- Country: India
- State: Tamil Nadu
- District: Thanjavur
- Taluk: Thanjavur
- PIN Code: 613401
- Elevation: 60 m (200 ft)

Population (2011)
- • Total: 6,783

Languages
- • Official: Tamil
- Time zone: UTC+5:30 (IST)
- Postal code: 613401
- Vehicle registration: TN-49

= Thirumalaisamudram =

Thirumalaisamudram is a village in Thanjavur taluk of Thanjavur district, Tamil Nadu. It is located at a distance of 17 kilometres west of Thanjavur, 5 kilometres from Vallam and 39 kilometres east of Tiruchirapalli on the Thanjavur-Tiruchirapalli highway of National Highway 83 (India). It adjoins the neighbouring village of Vallam Pudursethi.

== Importance ==

Thirumalaisamudram has risen in importance due to the emergence of SASTRA University. The university covers most of the north-eastern part of the village. There are also a number of tea shops and restaurants adjoining the college.

==Geography and climate==
Thirumalaisamudram is located at The tributaries of river Cauvery, namely, the Grand Anaicut canal (Pudhaaru), Vadavaaru and Vennaaru rivers flow through the city. Thirumalaisamudram is situated in the Cauvery delta, at a distance of 364 km south-west of Chennai,44.7 km east of Tiruchirappalli and 17.9 km. To the south of Thanjavur city, is the Vallam tableland, a small plateau interspersed at regular intervals by ridges of sandstone. The nearest seaport is Nagapattinam which is 103 km east of Thanjavur. The nearest airport is Tiruchirapalli International Airport, located at a distance of 44.7 km. The nearest railhead is Thanjavur Junction railway station, located at a distance of 22.2 km. The city has an elevation of 60 m above mean sea level.

The period from November to February in Thirumalaisamudram is pleasant, with a climate full of warm days and cool nights. The onset of summer is from March, with the mercury reaching its peak by the end of May and June. The average temperatures range from 81 °F in January to 97 °F in May and June. Summer rains are sparse and the first monsoon, the South-West monsoon, commences in June and continues till September. North-East monsoon begins October and continues till January. The rainfall during the South-West monsoon period is much lower than that of the North-East monsoon. The North-East monsoon is beneficial to the district at large because of the heavy rainfall and the Western ghats (mountain ranges) feeding the river Cauvery. The average rainfall is 37 in, most of which is contributed by the North-East monsoon.
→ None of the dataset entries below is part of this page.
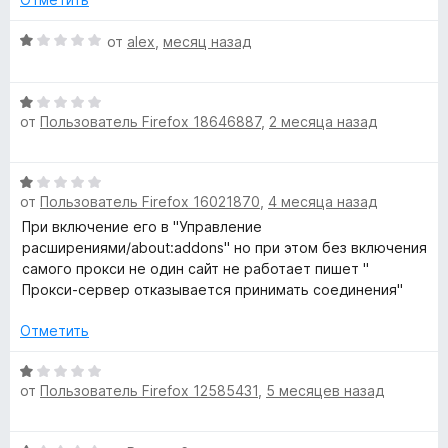
з
а
5
P
1
О
от
alex
,
месяц назад
и
ц
r
з
е
О
5
н
от
Пользователь Firefox 18646887
,
2 месяца назад
ц
е
o
е
н
н
о
x
О
е
н
от
Пользователь Firefox 16021870
,
4 месяца назад
ц
н
а
y
е
При включение его в "Управление
о
1
н
расширениями/about:addons" но при этом без включения
н
и
е
самого прокси не один сайт не работает пишет "
f
а
з
н
Прокси-сервер отказывается принимать соединения"
1
5
о
и
o
н
Отметить
з
а
5
r
1
О
от
Пользователь Firefox 12585431
,
5 месяцев назад
и
ц
з
е
C
5
н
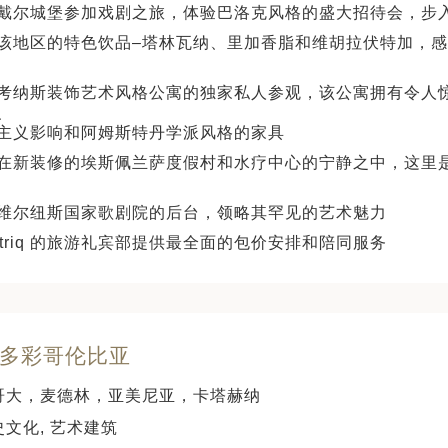
戴尔城堡参加戏剧之旅，体验巴洛克风格的盛大招待会，步
该地区的特色饮品–塔林瓦纳、里加香脂和维胡拉伏特加，
考纳斯装饰艺术风格公寓的独家私人参观，该公寓拥有令人
、
主义影响和阿姆斯特丹学派风格的家具
在新装修的埃斯佩兰萨度假村和水疗中心的宁静之中，这里
维尔纽斯国家歌剧院的后台，领略其罕见的艺术魅力
Intriq 的旅游礼宾部提供最全面的包价安排和陪同服务
天 多彩哥伦比亚
哥大，麦德林，亚美尼亚，卡塔赫纳
史文化, 艺术建筑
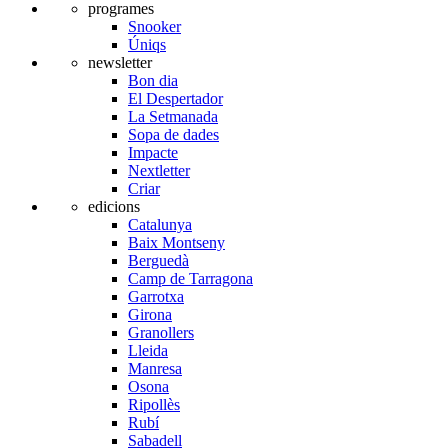
programes
Snooker
Úniqs
newsletter
Bon dia
El Despertador
La Setmanada
Sopa de dades
Impacte
Nextletter
Criar
edicions
Catalunya
Baix Montseny
Berguedà
Camp de Tarragona
Garrotxa
Girona
Granollers
Lleida
Manresa
Osona
Ripollès
Rubí
Sabadell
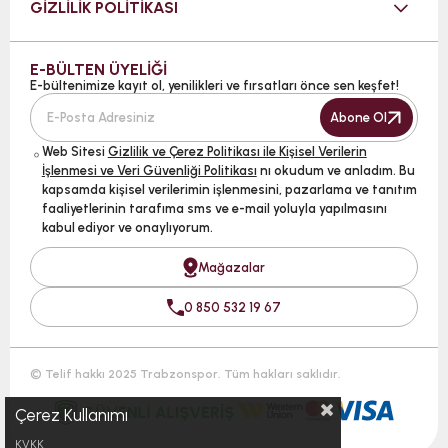
GİZLİLİK POLİTİKASI
E-BÜLTEN ÜYELİĞİ
E-bültenimize kayıt ol, yenilikleri ve fırsatları önce sen keşfet!
Abone Ol
Web Sitesi
Gizlilik ve Çerez Politikası ile Kişisel Verilerin
İşlenmesi ve Veri Güvenliği Politikası
nı okudum ve anladım. Bu
kapsamda kişisel verilerimin işlenmesini, pazarlama ve tanıtım
faaliyetlerinin tarafıma sms ve e-mail yoluyla yapılmasını
kabul ediyor ve onaylıyorum.
Mağazalar
0 850 532 19 67
© Telif hakkı 2025 Trabzonspor. Tüm hakları saklıdır.
Çerez Kullanımı
KVKK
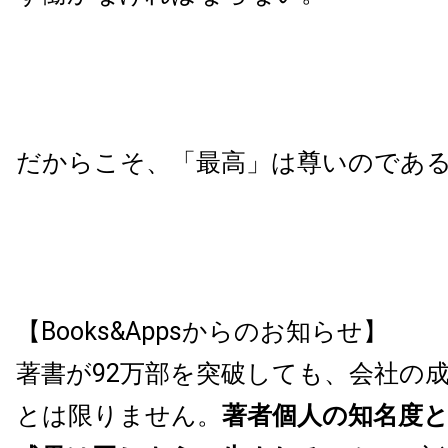
だからこそ、「最高」は尊いのであ
【Books&Appsからのお知らせ】
著書が92万部を突破しても、会社の
とは限りません。
著者個人の知名度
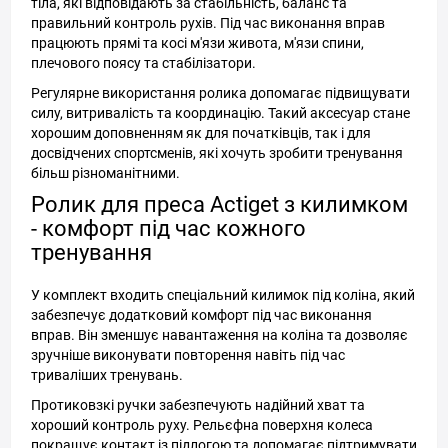
тіла, які відповідають за стабільність, баланс та
правильний контроль рухів. Під час виконання вправ
працюють прямі та косі м'язи живота, м'язи спини,
плечового поясу та стабілізатори.
Регулярне використання ролика допомагає підвищувати
силу, витривалість та координацію. Такий аксесуар стане
хорошим доповненням як для початківців, так і для
досвідчених спортсменів, які хочуть зробити тренування
більш різноманітними.
Ролик для преса Actiget з килимком
- комфорт під час кожного
тренування
У комплект входить спеціальний килимок під коліна, який
забезпечує додатковий комфорт під час виконання
вправ. Він зменшує навантаження на коліна та дозволяє
зручніше виконувати повторення навіть під час
триваліших тренувань.
Протиковзкі ручки забезпечують надійний хват та
хороший контроль руху. Рельєфна поверхня колеса
покращує контакт із підлогою та допомагає підтримувати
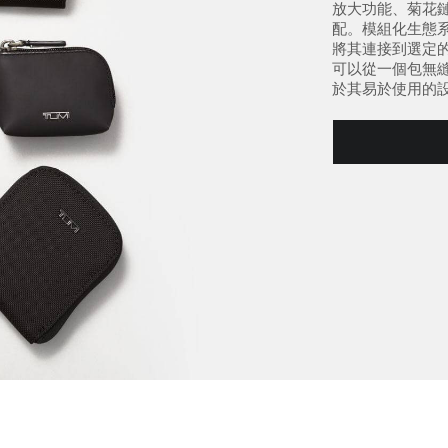
放大功能、菊花鏈、
配。模組化生態
將其連接到選定
可以從一個包無
於其易於使用的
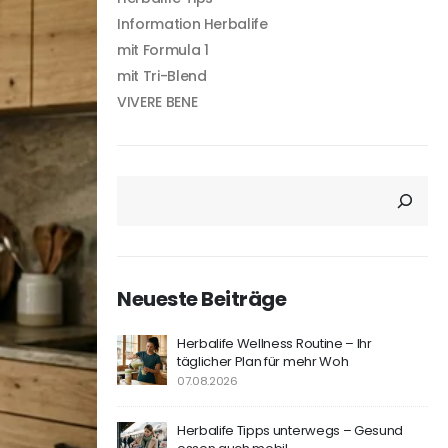
Information Herbalife
mit Formula 1
mit Tri-Blend
VIVERE BENE
SUCHEN
Neueste Beiträge
Herbalife Wellness Routine – Ihr
täglicher Plan für mehr Woh
07.08.2026
Herbalife Tipps unterwegs – Gesund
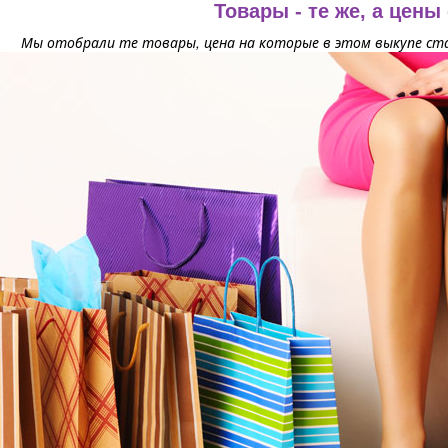
Товары - те же, а цены
Мы отобрали те товары, цена на которые в этом выкупе ста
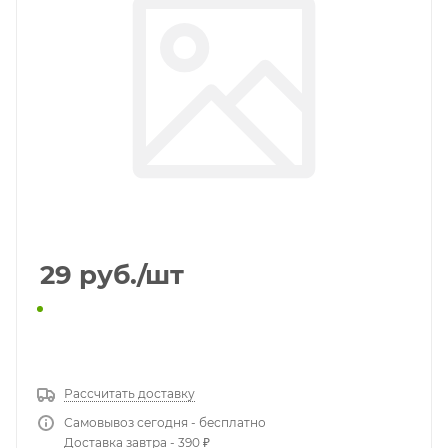
29
руб.
/шт
КУПИТЬ В 1 КЛИК
Рассчитать доставку
Самовывоз сегодня - бесплатно
Доставка завтра - 390 ₽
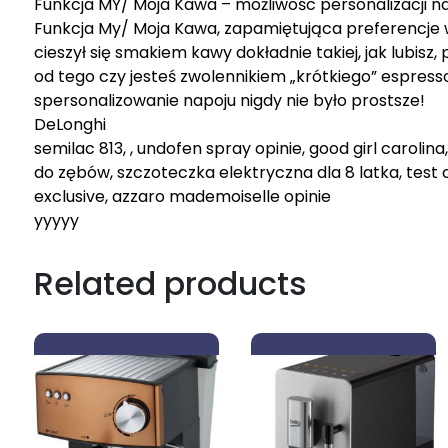
Funkcja MY/ Moja Kawa – możliwośc personalizacji 
Funkcja My/ Moja Kawa, zapamiętująca preferencje w
cieszył się smakiem kawy dokładnie takiej, jak lubisz
od tego czy jesteś zwolennikiem „krótkiego” espresso 
spersonalizowanie napoju nigdy nie było prostsze!
DeLonghi
semilac 813, , undofen spray opinie, good girl carolina
do zębów, szczoteczka elektryczna dla 8 latka, test c
exclusive, azzaro mademoiselle opinie
yyyyy
Related products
Climate data for Thirumalaisamudram
| Month | Jan | Feb | Mar | Apr | May | Jun | Jul | Aug | Sep | Oct | Nov | Dec | Year |
| Mean daily maximum °C (°F) | 30.0 (86.0) | 32.0 (89.6) | 36.0 (96.8) | 39.0 (102.2) | 39.0 (102.2) | 36.0 (96.8) | 35.0 (95.0) | 34.0 (93.2) | 33.0 (91.4) | 32.0 (89.6) | 29.0 (84.2) | 29.0 (84.2) | 33.7 (92.6) |
| Mean daily minimum °C (°F) | 18.0 (64.4) | 19.0 (66.2) | 22.0 (71.6) | 25.0 (77.0) | 28.0 (82.4) | 27.0 (80.6) | 26.0 (78.8) | 25.0 (77.0) | 24.0 (75.2) | 22.9 (73.2) | 20.8 (69.4) | 19.2 (66.6) | 23.1 (73.5) |
| Average precipitation mm (inches) | 5.0 (0.20) | 6.0 (0.24) | 20.0 (0.79) | 19.0 (0.75) | 33.0 (1.30) | 45.0 (1.77) | 28.0 (1.10) | 57.0 (2.24) | 77.0 (3.03) | 117.0 (4.61) | 102.0 (4.02) | 34.0 (1.34) | 543 (21.4) |
Source: Best time to visit, weather and climate Tirumalaisamudram

== Demographics ==

As per the 2011 census, Thirumalaisamudram had a population of 6,783 with 4020 males and 2763 females. The sex ratio was 687 and the literacy rate, 94.88 with Males 97.41 and Females 91.21.